Huh, I think the guarantee we want to provide is:
“An API function called is guaranteed not to crash after the callback returns.”
This guarantee holds no matter what the callback function is set to, which corresponds to what you called “in any “stage”. Now, of course, this guarantee doesn’t say anything if the callback itself causes a crash (and the default callback does) because then the callback never returns, so there’s no “after the callback returns”.
Now that I’ve written this, I’m not sure what this actually means. In simple cases, the only thing the API function does after the callback returns is to return 0. This shouldn’t crash. But there are more complex cases:
- Some functions try to read more arguments from memory, e.g., 
secp256k1_ec_pubkey_cmp tries to read the memory at pubkey1 even after an invalid pubkey0 triggered the callback. This may crash if pubkey1 points to an invalid memory region. 
- Some functions write to their output arguments after the callback has returned (see #1736 for another rabbit hole…).
 
Perhaps what we should want to say here is something like this: “An API function called is guaranteed not to crash after the callback returns (unless the crash is unrelated to the violation that triggered the callback)”. But this is imprecise and ugly.
Perhaps we should drop this sentence entirely. It creates more confusion than it resolves. What about this?
“Should the callback return, the return value and output arguments of the API function call are undefined. Moreover, the same API call may trigger the callback again in this case.”
Note that all of this is about API guarantees, so the audience is API users. As a result, “debug stage” means “debug stage of a program using libsecp256k1”. (And as a side remark, note that the callbacks can be set at runtime, so strictly speaking, this is not (necessarily) about debug vs. release builds.) So if you develop a program (an application or another library) that uses the libsecp256k1 API, you may want to set a callback that does not crash for debugging purposes. I’m not entirely sure how useful this functionality is to API users, but this is what the docs here describe.

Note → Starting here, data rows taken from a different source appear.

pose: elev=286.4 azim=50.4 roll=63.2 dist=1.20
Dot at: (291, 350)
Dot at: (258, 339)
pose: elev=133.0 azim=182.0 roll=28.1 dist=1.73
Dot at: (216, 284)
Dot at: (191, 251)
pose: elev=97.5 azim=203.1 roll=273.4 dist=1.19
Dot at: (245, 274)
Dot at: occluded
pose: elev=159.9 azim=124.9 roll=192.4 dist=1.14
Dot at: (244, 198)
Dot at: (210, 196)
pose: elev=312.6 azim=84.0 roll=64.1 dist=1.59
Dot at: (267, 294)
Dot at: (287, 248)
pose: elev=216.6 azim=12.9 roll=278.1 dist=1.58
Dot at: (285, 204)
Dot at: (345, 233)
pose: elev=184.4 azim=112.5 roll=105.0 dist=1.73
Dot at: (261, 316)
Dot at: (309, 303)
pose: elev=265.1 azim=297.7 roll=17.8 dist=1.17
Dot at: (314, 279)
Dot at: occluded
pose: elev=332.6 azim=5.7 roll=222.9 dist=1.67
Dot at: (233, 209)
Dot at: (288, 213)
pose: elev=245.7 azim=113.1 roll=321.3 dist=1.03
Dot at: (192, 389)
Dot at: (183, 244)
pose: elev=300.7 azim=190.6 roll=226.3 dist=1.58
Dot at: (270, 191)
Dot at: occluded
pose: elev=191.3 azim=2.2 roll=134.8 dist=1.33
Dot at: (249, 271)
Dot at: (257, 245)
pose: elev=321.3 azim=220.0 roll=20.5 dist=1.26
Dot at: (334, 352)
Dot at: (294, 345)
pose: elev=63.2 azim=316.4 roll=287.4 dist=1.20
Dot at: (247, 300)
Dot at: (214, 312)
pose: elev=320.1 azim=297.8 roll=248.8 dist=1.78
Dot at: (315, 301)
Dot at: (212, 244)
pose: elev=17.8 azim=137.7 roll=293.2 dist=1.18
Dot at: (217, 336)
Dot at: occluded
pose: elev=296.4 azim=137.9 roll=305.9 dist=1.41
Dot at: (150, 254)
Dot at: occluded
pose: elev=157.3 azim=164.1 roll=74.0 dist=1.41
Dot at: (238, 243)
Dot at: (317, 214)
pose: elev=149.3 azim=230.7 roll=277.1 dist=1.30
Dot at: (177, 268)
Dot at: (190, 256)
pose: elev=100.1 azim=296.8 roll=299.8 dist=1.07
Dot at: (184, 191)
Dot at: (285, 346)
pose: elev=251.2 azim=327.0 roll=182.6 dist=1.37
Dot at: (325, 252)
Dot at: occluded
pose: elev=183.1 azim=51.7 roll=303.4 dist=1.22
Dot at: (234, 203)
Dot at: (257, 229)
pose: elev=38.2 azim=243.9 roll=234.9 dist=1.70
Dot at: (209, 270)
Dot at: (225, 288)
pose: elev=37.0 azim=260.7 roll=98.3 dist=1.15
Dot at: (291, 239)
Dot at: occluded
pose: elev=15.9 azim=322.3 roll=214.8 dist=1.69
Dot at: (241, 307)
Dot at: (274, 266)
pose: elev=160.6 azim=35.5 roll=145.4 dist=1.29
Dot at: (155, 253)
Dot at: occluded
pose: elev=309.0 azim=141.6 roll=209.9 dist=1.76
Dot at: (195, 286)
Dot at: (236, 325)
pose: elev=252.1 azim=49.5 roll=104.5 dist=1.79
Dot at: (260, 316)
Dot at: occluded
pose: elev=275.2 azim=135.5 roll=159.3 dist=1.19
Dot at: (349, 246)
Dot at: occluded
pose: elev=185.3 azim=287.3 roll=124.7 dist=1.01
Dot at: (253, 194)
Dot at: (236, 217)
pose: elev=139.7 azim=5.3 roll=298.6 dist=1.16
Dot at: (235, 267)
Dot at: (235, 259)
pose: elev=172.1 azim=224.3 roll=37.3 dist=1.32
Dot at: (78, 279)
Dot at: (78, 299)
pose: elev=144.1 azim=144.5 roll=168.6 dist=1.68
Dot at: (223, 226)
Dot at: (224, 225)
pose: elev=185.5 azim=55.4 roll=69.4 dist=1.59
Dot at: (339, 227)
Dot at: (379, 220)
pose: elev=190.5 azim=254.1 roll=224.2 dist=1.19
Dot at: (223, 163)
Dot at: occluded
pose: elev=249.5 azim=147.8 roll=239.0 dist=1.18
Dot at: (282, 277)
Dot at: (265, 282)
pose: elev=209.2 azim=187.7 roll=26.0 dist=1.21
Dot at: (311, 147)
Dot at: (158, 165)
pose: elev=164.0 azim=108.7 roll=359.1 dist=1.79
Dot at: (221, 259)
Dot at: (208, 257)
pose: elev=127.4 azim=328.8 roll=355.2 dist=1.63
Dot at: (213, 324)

In practice, where this is useful is exactly in our internal tests, as you correctly point out. But what I’m trying to say is that these are our internal tests, where we may do everything because we control the implementation of the API functions. So we could also have an internal way of setting a counting callback that is not exposed through the public API.
If you ask me, the main purpose of setting callback functions is that you can control how the library crashes in production code. Maybe in your application, you don’t want abort() but a more graceful termination. Or you can’t use the default callback because it writes an error message to stdout but you don’t have stdout because you’re developing for a hardware wallet. (In the latter case, setting callbacks at runtime won’t help you because the program won’t compile in the first place. We’ve added compile-time overrides for this case.)
And on a last note, I don’t think all of this is optimally designed. I believe we’d do some things differently if we had a chance to start from scratch.